Ever since adult male circumcision (AMC) was shown to reduce a man’s risk of HIV infection, public health officials and researchers have been working to devise the best way to quickly offer this surgical procedure in regions where HIV infection rates are high and circumcision rates are low. Kawango Agot, of the Universities of Nairobi, Illinois, and Manitoba Project, gave an overview of progress on this front in the Kisumu district of Kenya. Since the Kenya National Voluntary Male Circumcision Program was initiated in November 2008, around 30,000 males have been circumcised through the public system, largely with support from donor agencies. One obstacle to implementing circumcision programs was the lack of trained medical professionals. In June, Kenya revised its health regulations to allow nurses to conduct the surgical procedure, and Agot’s group has found that after training and supervision, adverse events following AMC did not differ if the procedure was performed by nurses.

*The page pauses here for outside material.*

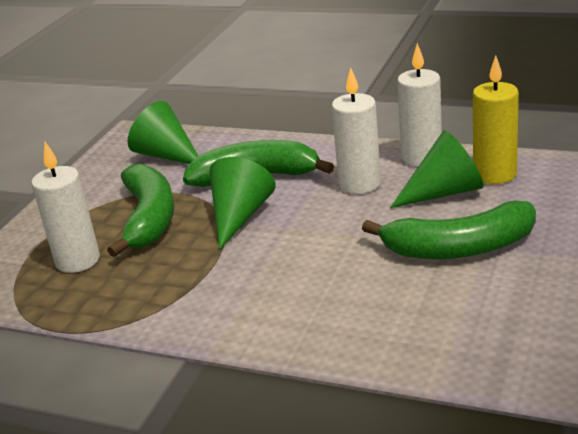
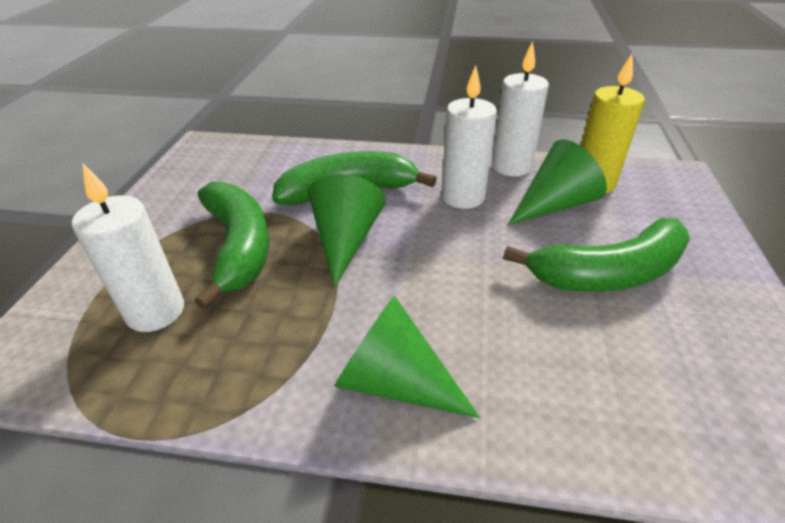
camera: 15 degrees left, 10 degrees up
green cone [128,101,198,164] -> green cone moved to [334,296,480,418]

Working with sero-discordant couples in Kampala, Uganda, in which the man is HIV uninfected, Kenneth Mugwanya and co-workers at Case Western Reserve University School of Medicine found a high level of knowledge among men about the ability of AMC to reduce HIV infection risk. But only 50% of the men were interested in having the procedure. In the Dominican Republic, where only about 5% of adult men are circumcised, Maximo Brito of the University of Illinois in Chicago and colleagues found that after attending information sessions, about two-thirds of a study group of 368 Dominican and Haitian men were willing to undergo the surgical procedure.

It is still unknown whether AMC reduces rates of HIV infection in men who have sex with men (MSM), but Tim Lane of the University of California in San Francisco presented data from a study in Soweto, South Africa, showing that uncircumcised MSM had 4.5 times higher HIV infection rates than their circumcised counterparts. Lane said that about 40% of men in the Soweto cohort also had sexual relations with women. Therefore, “reducing the risk of HIV among MSM could benefit entire communities,” he said. Lane called for further research to assess the acceptability of an AMC trial for HIV prevention among MSM.

Daisy Ouya, contributing writer, is Program Manager, Information, Education, and 
Communication at IAVI in Nairobi, Kenya.